Science
Improving the Accuracy of Forensic Age Estimation Through Bias Reduction
Key Points
Chronological age estimation can provide supporting information in forensic casework when traditional identification methods are limited. DNA methylation, a stable epigenetic mark, has emerged as a promising tool for predicting chronological age from trace samples. However, many existing age estimation models rely on linear regression approaches, which often yield biased prediction errors across the age distribution (i.e. model residuals show a significant age dependence).

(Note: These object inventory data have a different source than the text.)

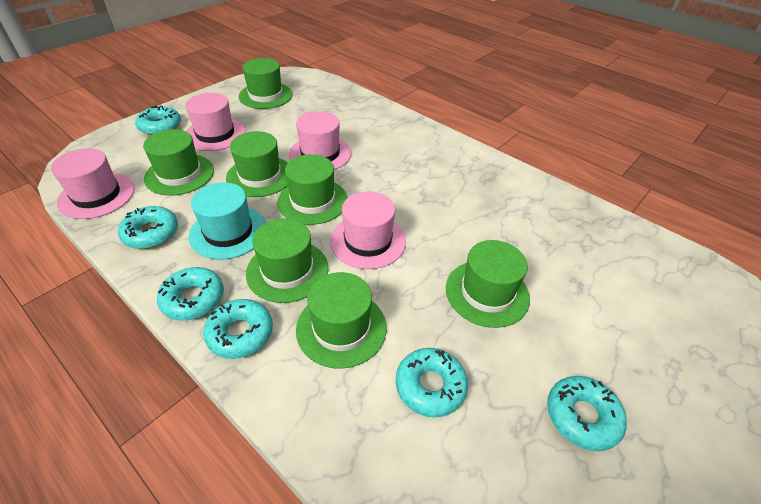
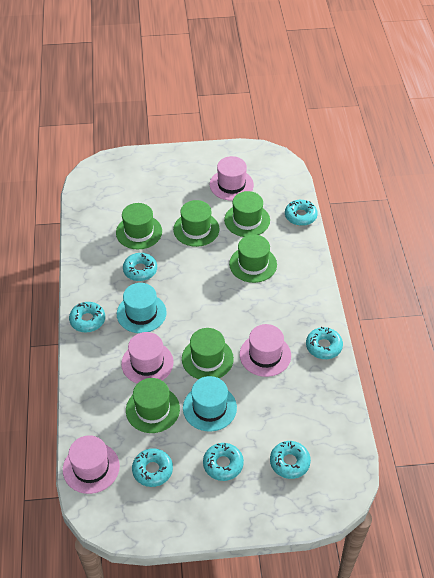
green hat: [143,129,214,196] [226,131,288,197] [239,58,293,109] [246,218,328,303] [277,154,348,225] [296,272,387,369] [446,240,530,328] = 7 -> [116,203,162,249] [126,378,180,433] [173,200,220,247] [182,328,234,379] [224,191,270,237] [229,235,277,283] = 6
turquoise donut: [118,206,178,249] [135,105,181,135] [157,267,224,321] [203,299,273,359] [396,348,468,417] [547,376,627,451] = 6 -> [69,302,105,332] [123,253,157,281] [132,448,173,487] [203,443,244,481] [270,441,311,479] [285,200,318,226] [306,327,343,359] = 7
turquoise hat: [189,182,266,260] = 1 -> [117,283,167,333] [183,376,237,431] = 2

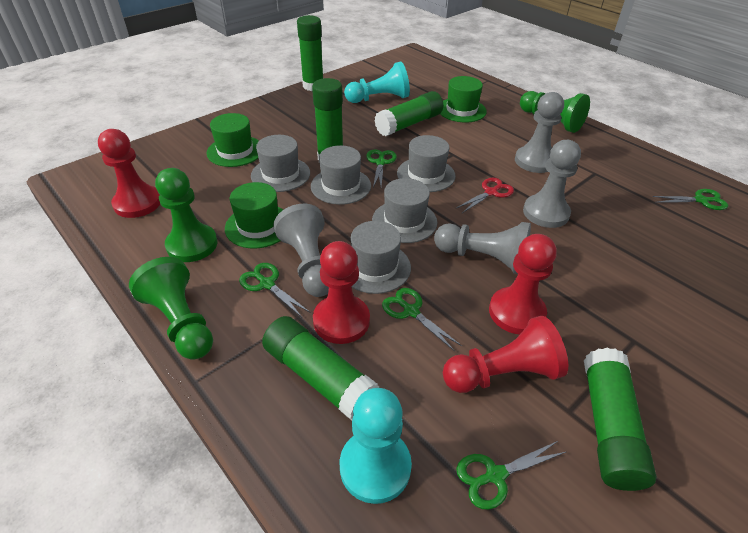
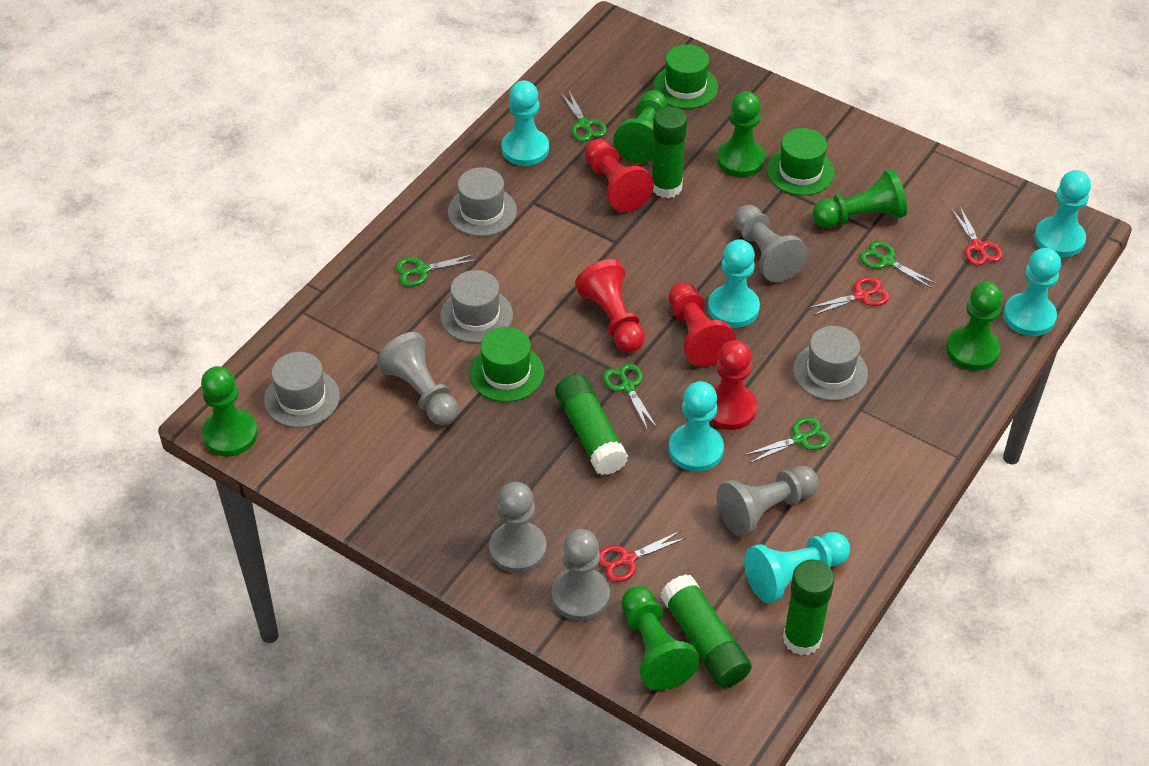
green glue stick: [262,316,379,420] [297,15,323,91] [312,78,343,163] [375,91,443,136] [584,348,657,491] = 5 -> [555,374,628,475] [652,106,687,198] [661,574,752,688] [783,559,834,656] = 4
green pawn: [129,257,213,360] [155,168,217,262] [520,91,590,133] = 3 -> [201,366,258,456] [614,90,667,163] [621,586,699,690] [717,91,765,177] [812,169,907,228] [946,282,1003,371] = 6
grey hat: [251,135,310,192] [311,145,371,205] [351,221,411,294] [372,178,437,243] [397,135,456,192] = 5 -> [264,352,340,428] [440,270,513,343] [448,167,517,236] [793,326,868,401] = 4
grey pawn: [273,204,329,297] [434,222,531,274] [515,92,564,173] [523,140,581,228] = 4 -> [376,332,458,425] [489,482,547,573] [552,529,610,621] [717,466,819,537] [734,205,808,282] = 5
red scissors: [456,178,514,213] = 1 -> [599,531,686,582] [808,277,890,315] [951,207,1002,266] = 3
turquoise pawn: [340,388,412,504] [344,61,410,103] = 2 -> [501,81,549,166] [669,381,724,472] [708,239,760,328] [744,532,850,603] [1003,248,1061,336] [1034,170,1091,257] = 6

Chronological age estimation can provide supporting information in forensic casework when traditional identification methods are limited. DNA methylation, a stable epigenetic mark, has emerged as a promising tool for predicting chronological age from trace samples. However, many existing age estimation models rely on linear regression approaches, which often yield biased prediction errors across the age distribution (i.e. model residuals show a significant age dependence). In this study, we compared three approaches for age estimation modeling: multivariable linear regression, random forest regression and maximum likelihood estimation. While the first two approaches are well established, for the third one we constructed and validated a DNA methylation-based LOESS regression maximum likelihood model for age estimation utilizing forensic-relevant CpG markers. In all cases, model performance was evaluated through Leave-One-Out Cross-Validation (LOOCV). We utilized three independent publicly accessible methylation datasets collected using droplet digital PCR (ddPCR) to evaluate the most effective method for accuracy and bias in age estimation. Notably, when we compare the results of the maximum likelihood approach to the other approaches, multivariable linear regression and random forest regression, we find less bias in the age associated residuals compared to the other methods. These findings highlight the utility of non-linear modeling techniques in reducing the biases of epigenetic age estimation for forensic applications.